Information shown
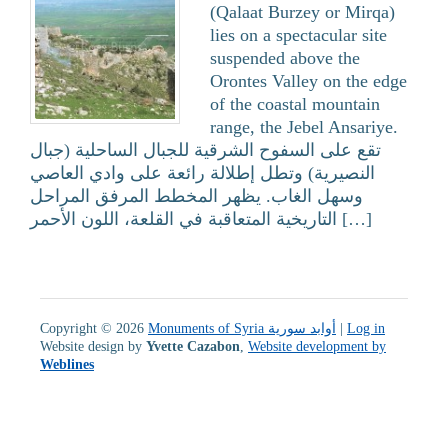
(Qalaat Burzey or Mirqa)
lies on a spectacular site
suspended above the
Orontes Valley on the edge
of the coastal mountain
range, the Jebel Ansariye.
تقع على السفوح الشرقية للجبال الساحلية (جبال
النصيرية) وتطل إطلالة رائعة على وادي العاصي
وسهل الغاب. يظهر المخطط المرفق المراحل
التاريخية المتعاقبة في القلعة، اللون الأحمر […]
Copyright © 2026
Monuments of Syria أوابد سورية
|
Log in
Website design by
Yvette Cazabon
,
Website development by
Weblines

Task goal
Where the material contains pictures, leave them out and copy the rest verbatim.

Answer
(Qalaat Burzey or Mirqa)
lies on a spectacular site
suspended above the
Orontes Valley on the edge
of the coastal mountain
range, the Jebel Ansariye.
تقع على السفوح الشرقية للجبال الساحلية (جبال
النصيرية) وتطل إطلالة رائعة على وادي العاصي
وسهل الغاب. يظهر المخطط المرفق المراحل
التاريخية المتعاقبة في القلعة، اللون الأحمر […]
Copyright © 2026
Monuments of Syria أوابد سورية
|
Log in
Website design by
Yvette Cazabon
,
Website development by
Weblines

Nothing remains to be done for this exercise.